Supplementary Material
Acknowledgments
The authors wish to thank Jing Zhang, Khalima Sadieva, and Guo Hu for technical assistance.
Notes
Portions of this work were presented as an oral abstract on May 1, 2018, at the 2018 American Association of Neurological Surgeons Annual Meeting in New Orleans, Louisiana.
Supplemental Digital Content 1. Figure. Comparison of the CED continuous pump groups. ANOVA was conducted. Top panel: Ki67 was higher in the treatment group compared to the vehicle group. Bottom panel: There was no difference in cleaved caspase 3 (CC3) expression between treatment and control. Das = dasatinib; Veh = vehicle.
Supplemental Digital Content 2. Table. Tukey confidence intervals for all pairwise comparisons not involving K27M. See Figure 2.

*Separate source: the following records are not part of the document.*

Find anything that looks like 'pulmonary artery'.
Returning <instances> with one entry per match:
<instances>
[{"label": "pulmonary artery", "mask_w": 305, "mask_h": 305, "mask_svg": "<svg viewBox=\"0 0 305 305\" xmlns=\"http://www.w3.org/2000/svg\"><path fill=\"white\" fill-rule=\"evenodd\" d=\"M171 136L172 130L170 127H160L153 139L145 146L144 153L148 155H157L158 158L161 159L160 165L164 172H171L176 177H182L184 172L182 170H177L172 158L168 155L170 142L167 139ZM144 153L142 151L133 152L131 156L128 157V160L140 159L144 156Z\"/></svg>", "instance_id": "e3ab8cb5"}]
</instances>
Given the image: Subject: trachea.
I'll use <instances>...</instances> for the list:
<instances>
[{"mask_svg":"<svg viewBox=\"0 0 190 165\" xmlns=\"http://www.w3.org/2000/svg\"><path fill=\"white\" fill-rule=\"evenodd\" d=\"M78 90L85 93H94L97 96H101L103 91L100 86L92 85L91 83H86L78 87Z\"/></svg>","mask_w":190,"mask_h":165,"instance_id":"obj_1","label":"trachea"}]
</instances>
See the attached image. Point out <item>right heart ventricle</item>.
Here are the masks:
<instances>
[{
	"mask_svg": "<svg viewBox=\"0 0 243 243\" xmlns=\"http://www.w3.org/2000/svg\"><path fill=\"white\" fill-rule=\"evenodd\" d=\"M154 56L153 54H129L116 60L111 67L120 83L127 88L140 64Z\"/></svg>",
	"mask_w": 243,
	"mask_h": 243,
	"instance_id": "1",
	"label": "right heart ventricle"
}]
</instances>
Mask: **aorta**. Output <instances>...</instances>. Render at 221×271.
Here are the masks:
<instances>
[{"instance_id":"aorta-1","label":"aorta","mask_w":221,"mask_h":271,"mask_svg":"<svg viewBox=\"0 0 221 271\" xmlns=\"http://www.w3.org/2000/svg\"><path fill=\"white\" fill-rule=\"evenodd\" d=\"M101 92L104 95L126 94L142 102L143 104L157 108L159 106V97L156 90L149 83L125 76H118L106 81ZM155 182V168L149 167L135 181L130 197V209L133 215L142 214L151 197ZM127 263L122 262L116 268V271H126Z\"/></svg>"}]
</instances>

Supplemental Digital Content 3. Figure. Heatmaps of mRNA ABC transporter expression in 2 independent datasets demonstrate no clear association between mutant (red, y-axis) and wild-type K27M DIPG (white, y-axis). A GSE5002127 and B GSE50774.28
COMMENT
In this interesting paper, the authors provide insight to improve the treatment efficacy with convection-enhanced delivery (CED) in an animal model of diffuse intrinsic pontine glioma. The methodology and its development are thoughtful and well presented. Authors found that the addition of tariquidar (ATP-binding cassette transporter inhibitor) and dexamethasone to the CED dasatinib increases the overall survival in H3.3K27M murine model. Interestingly, it does not increase the diffusion of the drug, as would be expected, so the authors hypothesize that this combination has a synergic effect, enhancing the tumor cellular apoptosis and subsequently leading to an increase in the overall survival. As with any situation in which the results do not follow the initial hypothesis, it opens the horizon for further studies to elucidate the mechanism underlaying this synergic effect beyond the increase in apoptosis. It would also be interesting to confirm that there is not a real effect on the diffusion of dasatinib with intraperitoneal dexamethasone and tariquidar, which continues CED dasatinib, rather than a single dose. The authors thoughtfully justify that there was no impact on the overall survival in prior studies without adjuvant therapy between the groups single dose vs continued CED dasatinib. However, because CED is a time-dependent process, continued CED with adjuvant therapy may be worth considering for future studies. We congratulate the authors for this well-supported research in one of the most challenging diseases we, who treat children with brain tumors, all have to face.